- **ASSIGNMENT**
Every line of the listing below should be written out exactly, minus its images.

START STORED DATA

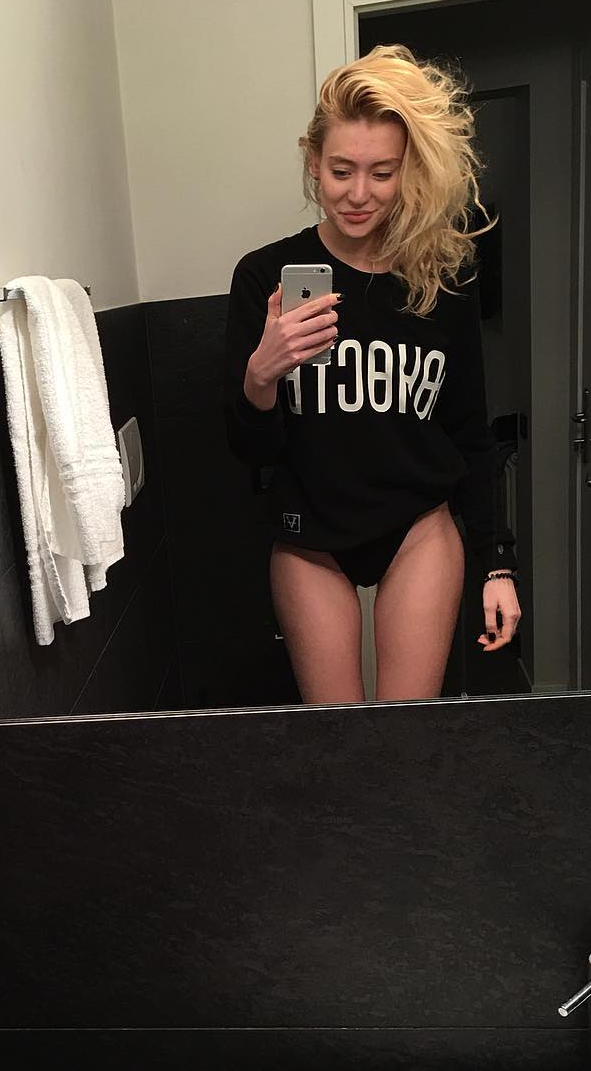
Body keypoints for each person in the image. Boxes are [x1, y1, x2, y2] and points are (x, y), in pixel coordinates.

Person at [225, 43, 521, 705]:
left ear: (407, 169)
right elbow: (251, 452)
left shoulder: (441, 279)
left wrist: (497, 563)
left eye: (382, 172)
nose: (359, 194)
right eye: (341, 170)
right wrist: (261, 375)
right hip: (309, 532)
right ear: (313, 161)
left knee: (403, 738)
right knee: (339, 739)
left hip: (418, 525)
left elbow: (469, 430)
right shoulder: (263, 277)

END STORED DATA

- **RESULT FOR THIS TASK**
Body keypoints for each person in the image. Boxes are [x1, y1, x2, y2] and points are (x, y), in pixel coordinates.

Person at [225, 43, 521, 705]:
left ear: (407, 169)
right elbow: (251, 452)
left shoulder: (441, 279)
left wrist: (497, 563)
left eye: (382, 172)
nose: (359, 194)
right eye: (341, 170)
right wrist: (261, 375)
right hip: (309, 532)
right ear: (313, 161)
left knee: (403, 738)
right knee: (339, 739)
left hip: (418, 525)
left elbow: (469, 430)
right shoulder: (263, 277)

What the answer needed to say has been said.